◆ Saved entries
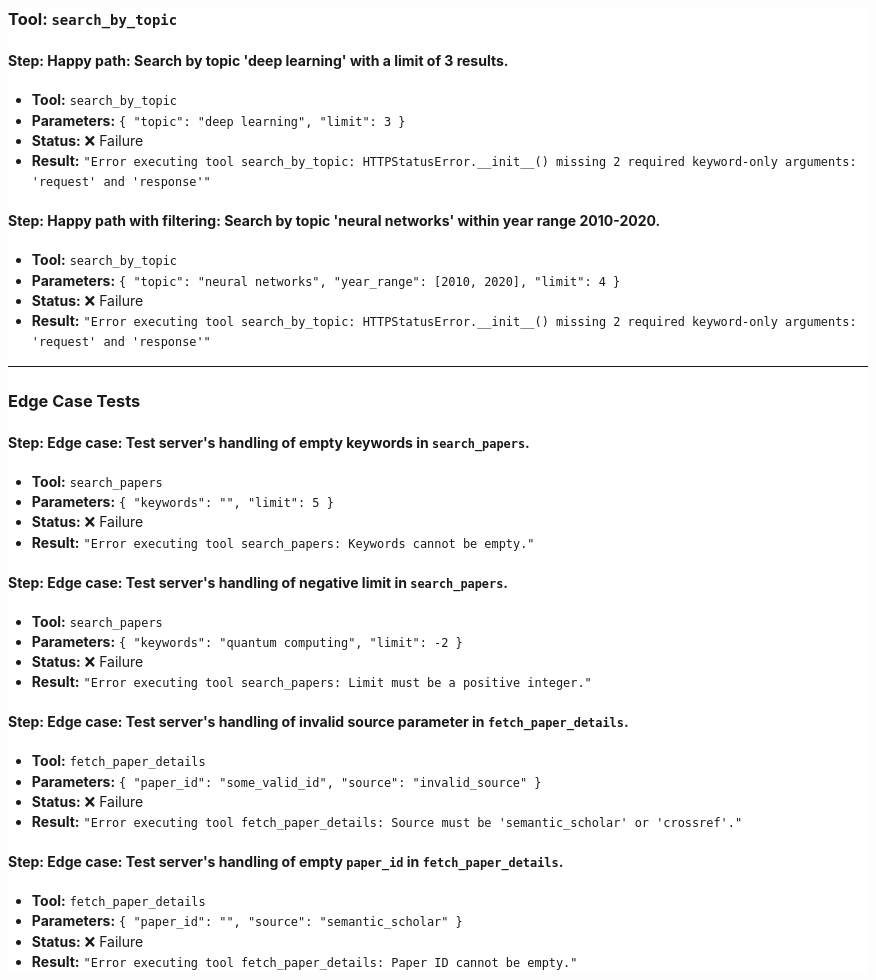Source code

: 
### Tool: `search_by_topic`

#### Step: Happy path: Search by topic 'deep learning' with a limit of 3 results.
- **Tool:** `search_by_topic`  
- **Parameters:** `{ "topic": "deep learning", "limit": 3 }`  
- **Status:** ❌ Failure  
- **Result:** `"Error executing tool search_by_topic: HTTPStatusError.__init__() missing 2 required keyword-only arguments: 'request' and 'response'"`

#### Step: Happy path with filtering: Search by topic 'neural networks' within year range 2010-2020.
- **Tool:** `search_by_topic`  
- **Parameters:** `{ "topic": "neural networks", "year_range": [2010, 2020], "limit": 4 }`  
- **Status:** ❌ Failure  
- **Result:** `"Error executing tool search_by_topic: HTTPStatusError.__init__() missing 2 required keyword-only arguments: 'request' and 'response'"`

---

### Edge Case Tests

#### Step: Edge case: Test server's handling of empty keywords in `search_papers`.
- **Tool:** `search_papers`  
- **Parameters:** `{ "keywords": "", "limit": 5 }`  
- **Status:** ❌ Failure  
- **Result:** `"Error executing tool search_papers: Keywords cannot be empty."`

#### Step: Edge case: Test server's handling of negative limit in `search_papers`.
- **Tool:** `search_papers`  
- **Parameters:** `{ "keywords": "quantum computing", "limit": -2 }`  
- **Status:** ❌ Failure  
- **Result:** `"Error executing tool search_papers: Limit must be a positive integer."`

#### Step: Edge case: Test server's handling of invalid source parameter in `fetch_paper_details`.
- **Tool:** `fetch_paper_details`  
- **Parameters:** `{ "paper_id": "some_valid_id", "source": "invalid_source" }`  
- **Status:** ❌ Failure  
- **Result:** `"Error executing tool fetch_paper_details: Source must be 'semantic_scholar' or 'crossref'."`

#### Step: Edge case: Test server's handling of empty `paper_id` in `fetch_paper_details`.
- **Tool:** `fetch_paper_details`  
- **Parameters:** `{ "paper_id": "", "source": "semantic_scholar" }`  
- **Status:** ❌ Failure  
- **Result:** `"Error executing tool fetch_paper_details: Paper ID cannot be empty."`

◆ Problem details
A faithful copy of all the data above is required, printed exactly and with no pictures.

◆ Exercise solution
Source code

: 
### Tool: `search_by_topic`

#### Step: Happy path: Search by topic 'deep learning' with a limit of 3 results.
- **Tool:** `search_by_topic`  
- **Parameters:** `{ "topic": "deep learning", "limit": 3 }`  
- **Status:** ❌ Failure  
- **Result:** `"Error executing tool search_by_topic: HTTPStatusError.__init__() missing 2 required keyword-only arguments: 'request' and 'response'"`

#### Step: Happy path with filtering: Search by topic 'neural networks' within year range 2010-2020.
- **Tool:** `search_by_topic`  
- **Parameters:** `{ "topic": "neural networks", "year_range": [2010, 2020], "limit": 4 }`  
- **Status:** ❌ Failure  
- **Result:** `"Error executing tool search_by_topic: HTTPStatusError.__init__() missing 2 required keyword-only arguments: 'request' and 'response'"`

---

### Edge Case Tests

#### Step: Edge case: Test server's handling of empty keywords in `search_papers`.
- **Tool:** `search_papers`  
- **Parameters:** `{ "keywords": "", "limit": 5 }`  
- **Status:** ❌ Failure  
- **Result:** `"Error executing tool search_papers: Keywords cannot be empty."`

#### Step: Edge case: Test server's handling of negative limit in `search_papers`.
- **Tool:** `search_papers`  
- **Parameters:** `{ "keywords": "quantum computing", "limit": -2 }`  
- **Status:** ❌ Failure  
- **Result:** `"Error executing tool search_papers: Limit must be a positive integer."`

#### Step: Edge case: Test server's handling of invalid source parameter in `fetch_paper_details`.
- **Tool:** `fetch_paper_details`  
- **Parameters:** `{ "paper_id": "some_valid_id", "source": "invalid_source" }`  
- **Status:** ❌ Failure  
- **Result:** `"Error executing tool fetch_paper_details: Source must be 'semantic_scholar' or 'crossref'."`

#### Step: Edge case: Test server's handling of empty `paper_id` in `fetch_paper_details`.
- **Tool:** `fetch_paper_details`  
- **Parameters:** `{ "paper_id": "", "source": "semantic_scholar" }`  
- **Status:** ❌ Failure  
- **Result:** `"Error executing tool fetch_paper_details: Paper ID cannot be empty."`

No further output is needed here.